● **Brief 1**: Output the entries below word for word, starting from the first entry line and ending with the line that contains "common name: White-eyed vireo", with both of those lines included.

● **Excerpt**:
The algorithm was implemented with Xilinx Vivado HLS code developed from the original emulator of the algorithm in C language, according to the Figure 1 diagram. A 'hit collector' module gathers, decodes, and feeds TDC hits to a 'hit driver' module which assigns them to their position within a macro-cell. The 'hit collector' features a paged scheduling scheme, which ensures that all TDC hits from the same muon are processed together at least once. A 'super-layer processor' evaluates all possible combinations of hits and side assumptions (patterns), for each group of active channels in a macro-cell. After computing all relevant equations and providing a  $t_0$ 



**Figure 1:** Block diagram of the MMT algorithm implemented in an FPGA. In the 'super-layer processor' block, an example of active channels is shown: only some associated patterns, deliberately including some patterns incompatible with each other, are drawn. The 'super-layer processor' includes a set of corrections to cope with non-uniform drift field.

candidate for each pattern, a histogram is real-time populated. The output  $t_0$  for each macro-cell is the most frequent one in the histogram. A high quality (low quality) flag is assigned to candidates consistent with the alignment of 4 (3) hits within a SL. The output  $t_0$  and quality are delivered to the payload builder for a given number of macro-cells. The charge collection times  $t_j$ s are represented with a least significant bit corresponding to 3.125 ns in the algorithm, *i.e.* one eighth of the 25 ns LHC bunch crossing interval, matching the DT single hit resolution, and four times better than the current L1 DT TPG, while  $t_0$  is currently determined with a 25 ns precision.

A first implementation was evaluated on a speed grade -3 Xilinx XCVU440 FPGA, clocked at 200 MHz, using realistic TDC hits from simulated muons at HL-LHC rate. Negligible mismatch is found with respect to the C emulator, including inefficiencies and pile-up. The amount of resources needed is approximately 16,000 Look-Up Tables (LUT) for a macro-cell of 18 wires, without using any hard-wired multiplier blocks (DSP). The best latency obtained is less than 500 ns, corresponding to 20 LHC bunch crossings. The current design, still provisional and open to improvements, requires an amount of resources comparable to the ASIC processors of the current L1 DT TPG and is compatible with the L1 decision latency budget [10]. The expected performance was also evaluated within the CMS simulation framework, where the muon crossing time  $t_0$  is discretely distributed in multiples of 25 ns [11]. The efficiency of high quality triggers ranges between 85% and 90% if information from only one SL is available, and increases up to 98-99% when both  $r\phi$  SLs are used. All figures are consistent with the legacy L1 DT TPG.

#### 3. Performance evaluation with cosmic muons

The same algorithm was used to collect cosmic muon data at the INFN Legnaro National Laboratories in August 2019 with a setup made of four reduced-area DT SLs, called mini-chambers. Such mini-chambers share the same technology with the CMS DT chambers and are arranged in a tower configuration with alternate orientation, being indexed 0 to 3 starting from the lowest one. Two Xilinx VC707 boards, used to prototype the new TDC Phase II DT boards (OBDT) [2], collect data from two mini-chambers each, and provide unfiltered TDC streaming on fibre using the GBT protocol [12]. A Xilinx KCU1500 board, featuring a XCKU115 FPGA, speed grade -2, hosts the back-end firmware which implements two GBT de-serializer modules and saves the TDC streams on a host computer mass storage, via Direct Memory Access through PCIe. The algorithm was interfaced to the TDC streams, and deployed on the XCKU115 FPGA. The input TDC stream and the trigger output are merged and stored via PCIe into a single dataset. The footprint per macro-cell is unchanged: the implementation of the 7 macro-cells needed to process a full mini-chamber requires 22% of FPGA LUTs. Timing was closed at 160 MHz by choice: higher frequencies could be achieved with slight algorithm optimisation, longer placement and routing effort, which are beyond the scope of the test.

● **Provided information**:

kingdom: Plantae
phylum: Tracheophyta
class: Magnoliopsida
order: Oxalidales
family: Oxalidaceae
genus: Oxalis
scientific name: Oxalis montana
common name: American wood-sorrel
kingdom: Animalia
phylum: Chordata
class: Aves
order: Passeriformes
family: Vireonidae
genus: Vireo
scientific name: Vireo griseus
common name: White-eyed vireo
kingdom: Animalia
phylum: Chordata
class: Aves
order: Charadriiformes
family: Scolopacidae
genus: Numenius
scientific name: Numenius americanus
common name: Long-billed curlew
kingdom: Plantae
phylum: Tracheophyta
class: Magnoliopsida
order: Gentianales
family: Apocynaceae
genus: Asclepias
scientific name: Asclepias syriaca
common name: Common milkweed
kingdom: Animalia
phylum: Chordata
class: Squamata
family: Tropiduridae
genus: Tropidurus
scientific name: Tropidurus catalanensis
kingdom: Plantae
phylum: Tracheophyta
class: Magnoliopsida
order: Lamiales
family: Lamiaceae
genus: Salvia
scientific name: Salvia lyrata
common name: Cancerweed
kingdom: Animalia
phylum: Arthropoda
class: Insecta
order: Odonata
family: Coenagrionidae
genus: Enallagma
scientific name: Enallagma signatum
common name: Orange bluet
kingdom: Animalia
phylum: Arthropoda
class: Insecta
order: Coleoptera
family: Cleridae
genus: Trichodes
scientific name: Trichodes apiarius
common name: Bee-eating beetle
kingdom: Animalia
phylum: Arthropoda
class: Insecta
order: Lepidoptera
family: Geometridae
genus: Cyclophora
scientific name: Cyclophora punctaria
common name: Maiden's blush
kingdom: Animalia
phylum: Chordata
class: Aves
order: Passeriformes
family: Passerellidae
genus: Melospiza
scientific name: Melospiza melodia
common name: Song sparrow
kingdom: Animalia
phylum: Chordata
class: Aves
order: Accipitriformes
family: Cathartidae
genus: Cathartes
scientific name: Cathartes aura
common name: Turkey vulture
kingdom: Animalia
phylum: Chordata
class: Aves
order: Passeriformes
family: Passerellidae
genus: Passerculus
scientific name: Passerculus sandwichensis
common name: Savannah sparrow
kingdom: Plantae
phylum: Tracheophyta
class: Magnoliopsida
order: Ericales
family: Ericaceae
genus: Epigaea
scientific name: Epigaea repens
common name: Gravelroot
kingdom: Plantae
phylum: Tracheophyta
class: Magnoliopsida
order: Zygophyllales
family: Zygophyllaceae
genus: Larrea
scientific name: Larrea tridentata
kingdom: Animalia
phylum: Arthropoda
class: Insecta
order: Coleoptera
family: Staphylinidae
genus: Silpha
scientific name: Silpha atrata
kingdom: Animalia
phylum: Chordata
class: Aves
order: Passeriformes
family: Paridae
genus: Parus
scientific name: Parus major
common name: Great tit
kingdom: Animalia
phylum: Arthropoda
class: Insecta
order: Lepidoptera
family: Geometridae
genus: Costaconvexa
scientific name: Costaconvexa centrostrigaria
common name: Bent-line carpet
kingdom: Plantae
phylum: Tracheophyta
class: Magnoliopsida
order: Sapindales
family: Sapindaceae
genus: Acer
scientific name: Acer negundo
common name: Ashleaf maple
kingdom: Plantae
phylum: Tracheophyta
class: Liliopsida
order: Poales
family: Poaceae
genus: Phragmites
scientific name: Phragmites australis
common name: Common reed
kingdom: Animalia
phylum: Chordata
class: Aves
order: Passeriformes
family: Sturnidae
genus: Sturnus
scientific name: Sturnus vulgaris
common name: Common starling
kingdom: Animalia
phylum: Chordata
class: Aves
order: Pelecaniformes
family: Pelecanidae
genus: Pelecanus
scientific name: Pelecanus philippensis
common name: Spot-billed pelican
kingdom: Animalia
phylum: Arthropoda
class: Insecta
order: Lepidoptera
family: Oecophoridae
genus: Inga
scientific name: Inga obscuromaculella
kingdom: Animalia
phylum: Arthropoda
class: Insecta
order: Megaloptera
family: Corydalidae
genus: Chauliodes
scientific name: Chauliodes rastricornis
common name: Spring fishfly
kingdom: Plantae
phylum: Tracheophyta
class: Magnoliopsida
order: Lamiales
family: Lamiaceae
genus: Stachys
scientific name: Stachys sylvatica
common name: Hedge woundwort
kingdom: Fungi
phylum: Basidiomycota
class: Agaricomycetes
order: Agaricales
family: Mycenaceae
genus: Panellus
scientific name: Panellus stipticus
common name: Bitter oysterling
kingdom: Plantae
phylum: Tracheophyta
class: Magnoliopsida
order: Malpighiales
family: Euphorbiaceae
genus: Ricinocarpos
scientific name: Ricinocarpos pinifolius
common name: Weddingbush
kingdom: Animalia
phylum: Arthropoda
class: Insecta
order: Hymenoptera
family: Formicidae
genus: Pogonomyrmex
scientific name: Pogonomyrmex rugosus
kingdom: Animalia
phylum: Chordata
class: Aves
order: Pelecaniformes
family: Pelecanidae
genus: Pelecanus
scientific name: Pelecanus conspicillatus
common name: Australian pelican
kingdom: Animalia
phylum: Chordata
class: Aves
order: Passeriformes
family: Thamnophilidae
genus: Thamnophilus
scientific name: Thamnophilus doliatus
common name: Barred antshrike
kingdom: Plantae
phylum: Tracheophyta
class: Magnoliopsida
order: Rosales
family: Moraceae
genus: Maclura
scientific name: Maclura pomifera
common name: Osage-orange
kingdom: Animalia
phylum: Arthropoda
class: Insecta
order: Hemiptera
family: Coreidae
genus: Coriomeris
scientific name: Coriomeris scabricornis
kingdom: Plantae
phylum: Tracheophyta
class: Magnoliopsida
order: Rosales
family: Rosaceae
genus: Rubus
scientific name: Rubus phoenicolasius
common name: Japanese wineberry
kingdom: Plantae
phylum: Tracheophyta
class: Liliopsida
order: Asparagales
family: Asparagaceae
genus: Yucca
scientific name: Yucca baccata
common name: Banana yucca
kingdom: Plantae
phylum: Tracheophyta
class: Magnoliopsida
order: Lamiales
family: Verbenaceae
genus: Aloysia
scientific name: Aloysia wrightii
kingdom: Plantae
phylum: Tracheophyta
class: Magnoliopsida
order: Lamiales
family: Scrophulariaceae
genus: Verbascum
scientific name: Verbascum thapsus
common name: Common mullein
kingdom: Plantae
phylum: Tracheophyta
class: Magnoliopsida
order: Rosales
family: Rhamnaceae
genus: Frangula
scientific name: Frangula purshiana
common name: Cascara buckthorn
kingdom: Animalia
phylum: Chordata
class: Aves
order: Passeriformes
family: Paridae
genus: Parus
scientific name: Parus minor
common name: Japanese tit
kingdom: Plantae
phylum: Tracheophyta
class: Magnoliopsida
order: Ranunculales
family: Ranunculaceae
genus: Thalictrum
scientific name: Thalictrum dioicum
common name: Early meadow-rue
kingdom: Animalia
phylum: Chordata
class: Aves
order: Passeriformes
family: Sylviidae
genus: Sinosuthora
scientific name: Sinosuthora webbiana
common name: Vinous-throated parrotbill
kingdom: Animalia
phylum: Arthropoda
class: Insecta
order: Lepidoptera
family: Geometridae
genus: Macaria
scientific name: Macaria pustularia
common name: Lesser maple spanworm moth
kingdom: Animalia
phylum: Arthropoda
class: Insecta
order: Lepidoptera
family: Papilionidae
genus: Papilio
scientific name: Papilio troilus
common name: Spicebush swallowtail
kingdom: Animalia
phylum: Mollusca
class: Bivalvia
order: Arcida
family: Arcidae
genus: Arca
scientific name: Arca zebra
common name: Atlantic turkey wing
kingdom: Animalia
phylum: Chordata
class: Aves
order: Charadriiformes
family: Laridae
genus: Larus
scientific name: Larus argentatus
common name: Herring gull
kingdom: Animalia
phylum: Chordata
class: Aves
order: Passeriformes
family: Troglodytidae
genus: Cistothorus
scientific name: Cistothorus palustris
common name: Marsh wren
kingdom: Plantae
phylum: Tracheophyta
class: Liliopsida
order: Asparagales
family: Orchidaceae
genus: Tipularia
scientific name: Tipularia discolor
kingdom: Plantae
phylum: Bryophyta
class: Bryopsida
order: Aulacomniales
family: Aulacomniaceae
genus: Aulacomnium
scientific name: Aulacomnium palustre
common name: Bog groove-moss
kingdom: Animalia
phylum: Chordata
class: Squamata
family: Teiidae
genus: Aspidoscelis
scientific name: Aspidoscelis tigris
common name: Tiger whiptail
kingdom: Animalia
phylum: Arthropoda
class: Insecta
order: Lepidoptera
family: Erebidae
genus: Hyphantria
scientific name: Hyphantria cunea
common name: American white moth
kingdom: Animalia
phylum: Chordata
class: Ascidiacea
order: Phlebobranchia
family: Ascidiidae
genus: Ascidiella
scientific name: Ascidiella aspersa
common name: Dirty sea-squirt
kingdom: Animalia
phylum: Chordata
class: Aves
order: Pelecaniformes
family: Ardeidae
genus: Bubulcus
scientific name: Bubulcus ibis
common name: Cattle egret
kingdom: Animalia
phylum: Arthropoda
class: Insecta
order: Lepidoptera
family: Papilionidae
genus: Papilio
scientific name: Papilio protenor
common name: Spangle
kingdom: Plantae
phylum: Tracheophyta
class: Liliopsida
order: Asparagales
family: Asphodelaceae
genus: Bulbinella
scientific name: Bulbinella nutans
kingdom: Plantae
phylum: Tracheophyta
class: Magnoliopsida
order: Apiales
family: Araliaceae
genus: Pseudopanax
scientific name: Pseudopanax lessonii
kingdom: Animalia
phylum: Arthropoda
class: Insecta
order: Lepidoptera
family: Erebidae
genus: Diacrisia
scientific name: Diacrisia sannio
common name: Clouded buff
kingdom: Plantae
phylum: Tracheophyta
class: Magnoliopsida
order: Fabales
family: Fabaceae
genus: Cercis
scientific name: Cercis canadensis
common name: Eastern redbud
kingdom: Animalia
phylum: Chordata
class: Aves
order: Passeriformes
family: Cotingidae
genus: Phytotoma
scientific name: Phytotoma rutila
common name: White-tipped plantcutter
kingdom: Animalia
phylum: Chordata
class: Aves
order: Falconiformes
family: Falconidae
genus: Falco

● **Brief 2**: What best latency does the excerpt report for the first implementation on the XCVU440 FPGA?

● **Written response 1**:
kingdom: Plantae
phylum: Tracheophyta
class: Magnoliopsida
order: Oxalidales
family: Oxalidaceae
genus: Oxalis
scientific name: Oxalis montana
common name: American wood-sorrel
kingdom: Animalia
phylum: Chordata
class: Aves
order: Passeriformes
family: Vireonidae
genus: Vireo
scientific name: Vireo griseus
common name: White-eyed vireo

● **Written response 2**: Less than 500 ns, corresponding to 20 LHC bunch crossings.